By comparing body and dental size of males and females of 123 species of ungulates, the authors offer another compelling explanation for why male ungulates lead shorter lives. They estimated the pattern of change of these traits along the evolutionary development of the group and found that for species where a single male has many females and where the males and females are different sizes, the rate of increase of dental size was lower than that of body size.
As a result, smaller teeth (in comparison to body size) are produced in males. It is possible that natural selection did not produce larger, more durable teeth because there was no reproductive return from it, since males in these species do not generally increase their success by living longer after prime age.
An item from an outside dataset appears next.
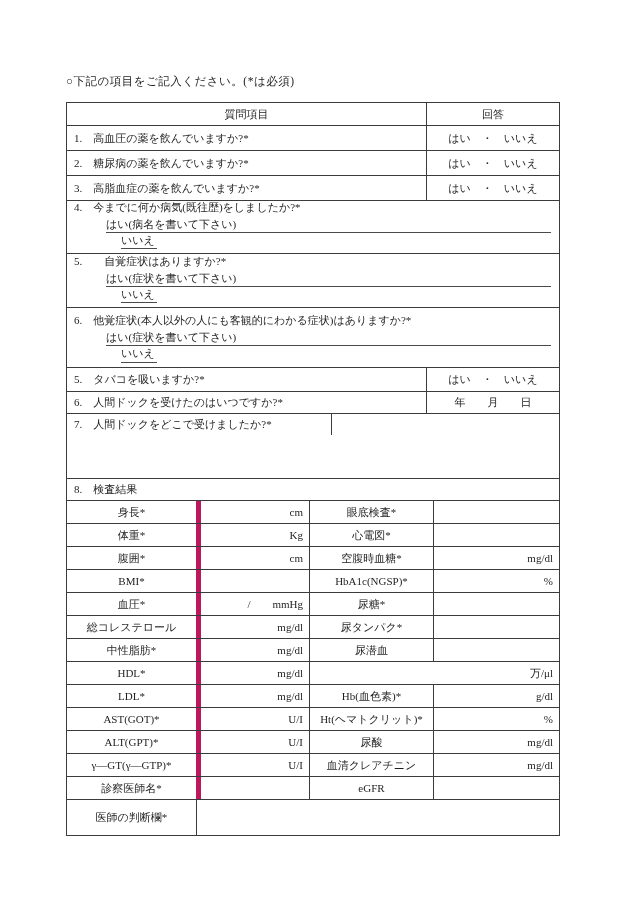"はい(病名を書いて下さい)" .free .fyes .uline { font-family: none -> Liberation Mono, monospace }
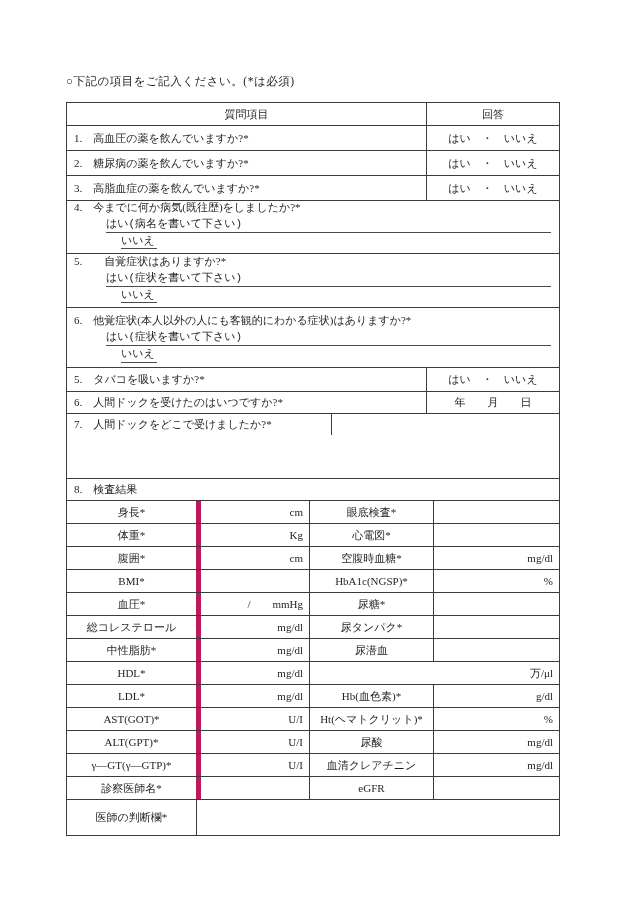"ALT(GPT)*" div.rc { html: <div>ALT(GPT)*</div> -> none }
"These findings," the authors state, "provide us with interesting insights into how natural and sexual selection design our bodies and their longevity."
Reference: Juan Carranza and F. Javier Pérez-Barbería, "Sexual selection and senescence: male size-dimorphic ungulates evolved relatively smaller molars than females", The American Naturalist (2007) volume 170:370--380. DOI: 10.1086/519852
Note: This story has been adapted from a news release issued by University of Chicago Press Journals.